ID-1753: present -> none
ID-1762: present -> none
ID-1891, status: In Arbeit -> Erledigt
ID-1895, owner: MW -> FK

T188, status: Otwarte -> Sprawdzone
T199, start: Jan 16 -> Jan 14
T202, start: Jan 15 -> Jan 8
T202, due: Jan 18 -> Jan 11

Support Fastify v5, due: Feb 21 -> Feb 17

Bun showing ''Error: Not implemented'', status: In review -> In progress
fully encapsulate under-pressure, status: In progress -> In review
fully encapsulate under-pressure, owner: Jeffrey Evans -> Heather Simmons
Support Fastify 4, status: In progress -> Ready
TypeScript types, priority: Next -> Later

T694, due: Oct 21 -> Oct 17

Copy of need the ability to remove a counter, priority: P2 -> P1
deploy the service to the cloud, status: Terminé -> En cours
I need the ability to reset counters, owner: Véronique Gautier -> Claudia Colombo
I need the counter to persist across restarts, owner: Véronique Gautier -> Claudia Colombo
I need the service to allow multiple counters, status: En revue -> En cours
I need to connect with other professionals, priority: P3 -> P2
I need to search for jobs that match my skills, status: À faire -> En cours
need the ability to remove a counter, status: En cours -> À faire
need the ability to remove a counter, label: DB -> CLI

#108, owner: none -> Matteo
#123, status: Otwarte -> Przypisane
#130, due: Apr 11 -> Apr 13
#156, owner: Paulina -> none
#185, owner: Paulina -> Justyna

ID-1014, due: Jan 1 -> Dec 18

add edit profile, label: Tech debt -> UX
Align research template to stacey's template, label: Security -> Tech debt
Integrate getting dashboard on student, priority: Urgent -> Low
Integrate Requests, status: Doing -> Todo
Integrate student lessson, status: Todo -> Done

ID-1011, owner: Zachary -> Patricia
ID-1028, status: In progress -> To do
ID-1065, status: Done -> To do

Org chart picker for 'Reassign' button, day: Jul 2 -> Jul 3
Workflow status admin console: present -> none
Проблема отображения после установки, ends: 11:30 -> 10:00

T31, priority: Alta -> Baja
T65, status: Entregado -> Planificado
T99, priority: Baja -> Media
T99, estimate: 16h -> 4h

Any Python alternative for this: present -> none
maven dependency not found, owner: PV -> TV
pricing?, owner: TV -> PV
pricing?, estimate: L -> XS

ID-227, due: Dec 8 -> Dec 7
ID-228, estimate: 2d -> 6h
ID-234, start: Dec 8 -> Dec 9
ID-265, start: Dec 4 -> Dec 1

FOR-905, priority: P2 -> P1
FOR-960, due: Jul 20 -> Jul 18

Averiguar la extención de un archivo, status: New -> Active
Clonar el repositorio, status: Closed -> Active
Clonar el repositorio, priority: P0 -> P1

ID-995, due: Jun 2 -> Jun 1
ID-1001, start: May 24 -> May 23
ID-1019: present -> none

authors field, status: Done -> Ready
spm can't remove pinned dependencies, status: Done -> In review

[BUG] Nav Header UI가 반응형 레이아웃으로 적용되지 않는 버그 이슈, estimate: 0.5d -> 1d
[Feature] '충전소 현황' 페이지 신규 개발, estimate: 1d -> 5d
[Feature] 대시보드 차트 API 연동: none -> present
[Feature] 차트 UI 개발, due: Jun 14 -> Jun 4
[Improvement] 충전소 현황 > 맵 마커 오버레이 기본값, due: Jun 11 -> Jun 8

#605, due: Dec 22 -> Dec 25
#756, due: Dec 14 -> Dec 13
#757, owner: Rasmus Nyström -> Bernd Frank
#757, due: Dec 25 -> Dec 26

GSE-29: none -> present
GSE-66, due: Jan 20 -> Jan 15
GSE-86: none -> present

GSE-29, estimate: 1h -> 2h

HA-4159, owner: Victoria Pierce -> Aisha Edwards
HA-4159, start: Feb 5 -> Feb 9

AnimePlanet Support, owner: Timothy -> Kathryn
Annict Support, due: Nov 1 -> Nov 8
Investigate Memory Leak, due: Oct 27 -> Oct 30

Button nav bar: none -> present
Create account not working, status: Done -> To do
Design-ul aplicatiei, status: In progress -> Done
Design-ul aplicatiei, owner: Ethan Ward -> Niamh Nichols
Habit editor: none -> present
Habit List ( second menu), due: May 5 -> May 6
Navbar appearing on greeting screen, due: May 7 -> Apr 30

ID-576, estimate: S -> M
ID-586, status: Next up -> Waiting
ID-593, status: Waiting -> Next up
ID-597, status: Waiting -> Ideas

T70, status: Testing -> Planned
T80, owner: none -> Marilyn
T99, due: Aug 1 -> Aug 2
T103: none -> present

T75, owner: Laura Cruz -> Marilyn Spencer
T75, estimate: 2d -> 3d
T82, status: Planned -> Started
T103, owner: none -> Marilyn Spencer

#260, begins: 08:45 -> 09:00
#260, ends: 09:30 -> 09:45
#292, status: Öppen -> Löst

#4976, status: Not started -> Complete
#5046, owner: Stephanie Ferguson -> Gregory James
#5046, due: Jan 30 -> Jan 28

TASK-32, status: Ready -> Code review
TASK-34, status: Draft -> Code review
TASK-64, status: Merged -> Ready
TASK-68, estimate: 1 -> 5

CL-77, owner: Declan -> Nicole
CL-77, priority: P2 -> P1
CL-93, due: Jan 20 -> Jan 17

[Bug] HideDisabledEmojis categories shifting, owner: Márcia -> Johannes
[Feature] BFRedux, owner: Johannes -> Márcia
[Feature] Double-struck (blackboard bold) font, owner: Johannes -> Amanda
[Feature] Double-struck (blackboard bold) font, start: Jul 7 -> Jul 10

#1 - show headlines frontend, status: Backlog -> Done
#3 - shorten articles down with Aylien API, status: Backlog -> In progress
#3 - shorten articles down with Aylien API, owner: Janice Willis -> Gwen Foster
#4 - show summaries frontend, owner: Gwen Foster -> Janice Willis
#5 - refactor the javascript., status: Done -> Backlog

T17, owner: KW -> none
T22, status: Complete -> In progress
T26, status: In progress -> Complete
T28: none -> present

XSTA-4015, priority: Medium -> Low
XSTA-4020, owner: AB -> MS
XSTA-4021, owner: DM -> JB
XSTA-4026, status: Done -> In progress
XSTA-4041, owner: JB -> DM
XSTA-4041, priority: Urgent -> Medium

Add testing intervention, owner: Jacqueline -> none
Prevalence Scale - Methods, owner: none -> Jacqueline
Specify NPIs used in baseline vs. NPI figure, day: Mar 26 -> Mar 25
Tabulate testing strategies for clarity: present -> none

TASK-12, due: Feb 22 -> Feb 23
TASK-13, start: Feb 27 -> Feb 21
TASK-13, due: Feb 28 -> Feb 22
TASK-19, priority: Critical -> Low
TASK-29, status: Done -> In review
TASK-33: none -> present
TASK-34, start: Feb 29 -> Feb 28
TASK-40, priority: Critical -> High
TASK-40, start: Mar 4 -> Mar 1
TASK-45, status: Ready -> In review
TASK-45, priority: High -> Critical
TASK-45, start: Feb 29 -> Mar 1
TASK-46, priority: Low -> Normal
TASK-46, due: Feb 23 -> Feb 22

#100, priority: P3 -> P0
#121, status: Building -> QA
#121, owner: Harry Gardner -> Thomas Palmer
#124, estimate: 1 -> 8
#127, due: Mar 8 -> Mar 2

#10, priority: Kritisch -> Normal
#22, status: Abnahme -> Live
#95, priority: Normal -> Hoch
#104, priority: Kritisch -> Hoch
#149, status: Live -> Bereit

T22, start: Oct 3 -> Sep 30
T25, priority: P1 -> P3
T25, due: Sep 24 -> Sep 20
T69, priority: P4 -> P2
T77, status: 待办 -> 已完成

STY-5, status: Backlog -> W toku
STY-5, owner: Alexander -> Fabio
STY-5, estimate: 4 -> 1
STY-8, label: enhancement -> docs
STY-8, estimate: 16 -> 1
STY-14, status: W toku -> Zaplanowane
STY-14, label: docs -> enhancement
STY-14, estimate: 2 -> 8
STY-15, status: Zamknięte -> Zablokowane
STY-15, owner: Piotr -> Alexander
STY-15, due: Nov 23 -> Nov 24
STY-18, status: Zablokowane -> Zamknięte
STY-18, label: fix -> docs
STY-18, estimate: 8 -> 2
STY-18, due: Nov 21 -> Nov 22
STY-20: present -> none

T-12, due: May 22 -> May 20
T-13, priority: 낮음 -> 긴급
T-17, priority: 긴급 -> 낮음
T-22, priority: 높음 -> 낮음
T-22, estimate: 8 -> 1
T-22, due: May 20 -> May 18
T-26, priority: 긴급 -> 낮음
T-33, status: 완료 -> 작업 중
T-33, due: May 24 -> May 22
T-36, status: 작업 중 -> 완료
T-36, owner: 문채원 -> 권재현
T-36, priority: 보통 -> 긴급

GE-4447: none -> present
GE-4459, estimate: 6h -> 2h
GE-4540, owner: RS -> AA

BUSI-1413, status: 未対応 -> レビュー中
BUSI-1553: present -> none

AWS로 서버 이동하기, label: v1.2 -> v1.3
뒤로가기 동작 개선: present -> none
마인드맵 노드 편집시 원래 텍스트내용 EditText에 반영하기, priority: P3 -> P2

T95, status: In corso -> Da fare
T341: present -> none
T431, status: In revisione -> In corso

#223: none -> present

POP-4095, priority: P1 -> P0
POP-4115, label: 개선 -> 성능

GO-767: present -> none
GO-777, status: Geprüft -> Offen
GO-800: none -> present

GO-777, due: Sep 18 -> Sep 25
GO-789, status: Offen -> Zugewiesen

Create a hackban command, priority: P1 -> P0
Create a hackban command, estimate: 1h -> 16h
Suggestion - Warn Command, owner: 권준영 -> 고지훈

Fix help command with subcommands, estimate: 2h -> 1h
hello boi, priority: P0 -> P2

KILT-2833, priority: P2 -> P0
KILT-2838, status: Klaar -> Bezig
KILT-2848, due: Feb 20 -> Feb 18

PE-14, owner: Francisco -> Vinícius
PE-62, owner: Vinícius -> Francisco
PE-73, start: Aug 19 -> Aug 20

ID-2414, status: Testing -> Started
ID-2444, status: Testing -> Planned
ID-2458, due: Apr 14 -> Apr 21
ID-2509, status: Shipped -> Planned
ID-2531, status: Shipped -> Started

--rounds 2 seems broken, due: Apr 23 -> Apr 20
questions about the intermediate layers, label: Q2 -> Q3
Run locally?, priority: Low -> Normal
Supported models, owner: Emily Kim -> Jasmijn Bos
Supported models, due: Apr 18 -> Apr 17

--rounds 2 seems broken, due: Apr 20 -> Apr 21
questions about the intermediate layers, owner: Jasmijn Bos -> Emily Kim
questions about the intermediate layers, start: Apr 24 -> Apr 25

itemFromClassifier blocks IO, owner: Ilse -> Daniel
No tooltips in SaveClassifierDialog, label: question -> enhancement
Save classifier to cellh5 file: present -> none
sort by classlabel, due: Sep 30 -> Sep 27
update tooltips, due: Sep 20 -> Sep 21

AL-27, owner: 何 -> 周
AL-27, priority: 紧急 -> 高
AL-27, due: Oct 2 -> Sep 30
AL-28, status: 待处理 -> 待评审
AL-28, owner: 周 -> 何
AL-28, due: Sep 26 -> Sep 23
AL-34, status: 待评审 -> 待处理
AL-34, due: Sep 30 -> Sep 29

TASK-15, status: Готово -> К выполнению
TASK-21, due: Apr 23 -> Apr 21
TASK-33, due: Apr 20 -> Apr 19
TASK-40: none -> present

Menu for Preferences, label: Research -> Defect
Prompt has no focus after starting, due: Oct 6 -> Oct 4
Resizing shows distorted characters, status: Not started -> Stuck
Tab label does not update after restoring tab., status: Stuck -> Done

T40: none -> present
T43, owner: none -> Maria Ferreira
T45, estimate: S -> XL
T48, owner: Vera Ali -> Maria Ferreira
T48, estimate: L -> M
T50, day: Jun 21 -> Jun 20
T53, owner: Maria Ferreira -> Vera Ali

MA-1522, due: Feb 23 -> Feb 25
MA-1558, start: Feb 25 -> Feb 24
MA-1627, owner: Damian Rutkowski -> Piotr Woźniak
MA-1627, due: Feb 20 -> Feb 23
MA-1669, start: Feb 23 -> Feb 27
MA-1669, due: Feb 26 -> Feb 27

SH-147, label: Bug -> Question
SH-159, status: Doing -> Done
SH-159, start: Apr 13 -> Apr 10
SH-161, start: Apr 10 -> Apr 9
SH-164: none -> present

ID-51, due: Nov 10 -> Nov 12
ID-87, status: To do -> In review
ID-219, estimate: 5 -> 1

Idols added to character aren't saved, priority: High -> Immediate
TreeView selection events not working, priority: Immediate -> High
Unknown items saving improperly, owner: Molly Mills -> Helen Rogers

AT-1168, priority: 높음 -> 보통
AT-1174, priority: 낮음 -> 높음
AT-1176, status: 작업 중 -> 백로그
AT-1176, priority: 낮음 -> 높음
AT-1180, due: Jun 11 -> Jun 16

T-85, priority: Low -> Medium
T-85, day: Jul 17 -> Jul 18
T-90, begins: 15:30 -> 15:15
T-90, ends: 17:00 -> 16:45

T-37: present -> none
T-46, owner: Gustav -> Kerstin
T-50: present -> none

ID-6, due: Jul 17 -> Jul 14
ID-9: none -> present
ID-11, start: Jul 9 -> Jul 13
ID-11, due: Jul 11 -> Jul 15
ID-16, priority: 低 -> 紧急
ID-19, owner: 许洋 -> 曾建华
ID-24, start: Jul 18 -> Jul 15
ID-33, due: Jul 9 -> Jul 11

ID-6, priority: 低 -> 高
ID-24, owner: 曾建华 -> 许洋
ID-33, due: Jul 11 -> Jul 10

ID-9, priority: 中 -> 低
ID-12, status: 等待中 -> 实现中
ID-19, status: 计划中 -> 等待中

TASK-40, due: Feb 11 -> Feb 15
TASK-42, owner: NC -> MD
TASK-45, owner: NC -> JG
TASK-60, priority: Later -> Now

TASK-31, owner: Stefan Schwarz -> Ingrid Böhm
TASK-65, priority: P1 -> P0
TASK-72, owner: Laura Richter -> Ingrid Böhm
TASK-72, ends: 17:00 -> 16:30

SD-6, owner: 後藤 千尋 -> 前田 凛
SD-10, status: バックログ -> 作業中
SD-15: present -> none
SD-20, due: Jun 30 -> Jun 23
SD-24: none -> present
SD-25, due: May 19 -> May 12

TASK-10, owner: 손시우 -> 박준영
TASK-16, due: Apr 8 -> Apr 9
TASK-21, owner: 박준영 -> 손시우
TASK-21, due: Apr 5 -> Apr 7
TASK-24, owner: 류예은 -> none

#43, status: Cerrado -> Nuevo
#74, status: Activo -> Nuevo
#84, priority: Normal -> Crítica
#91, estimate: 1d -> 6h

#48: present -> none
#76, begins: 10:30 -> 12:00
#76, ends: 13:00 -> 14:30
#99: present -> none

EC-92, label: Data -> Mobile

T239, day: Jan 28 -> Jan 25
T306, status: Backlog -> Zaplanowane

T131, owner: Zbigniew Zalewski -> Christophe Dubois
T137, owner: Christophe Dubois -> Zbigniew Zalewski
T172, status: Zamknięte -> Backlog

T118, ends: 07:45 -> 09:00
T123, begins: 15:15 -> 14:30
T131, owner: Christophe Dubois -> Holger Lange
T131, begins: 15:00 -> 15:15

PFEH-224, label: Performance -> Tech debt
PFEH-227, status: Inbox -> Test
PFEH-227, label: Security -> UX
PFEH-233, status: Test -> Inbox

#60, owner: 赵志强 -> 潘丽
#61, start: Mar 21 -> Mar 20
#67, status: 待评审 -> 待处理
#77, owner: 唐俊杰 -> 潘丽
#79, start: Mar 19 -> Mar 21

□ □ □ □

### The task
Scan the entries above and copy each line where "PFEH" occurs.

### Answer for the task
PFEH-224, label: Performance -> Tech debt
PFEH-227, status: Inbox -> Test
PFEH-227, label: Security -> UX
PFEH-233, status: Test -> Inbox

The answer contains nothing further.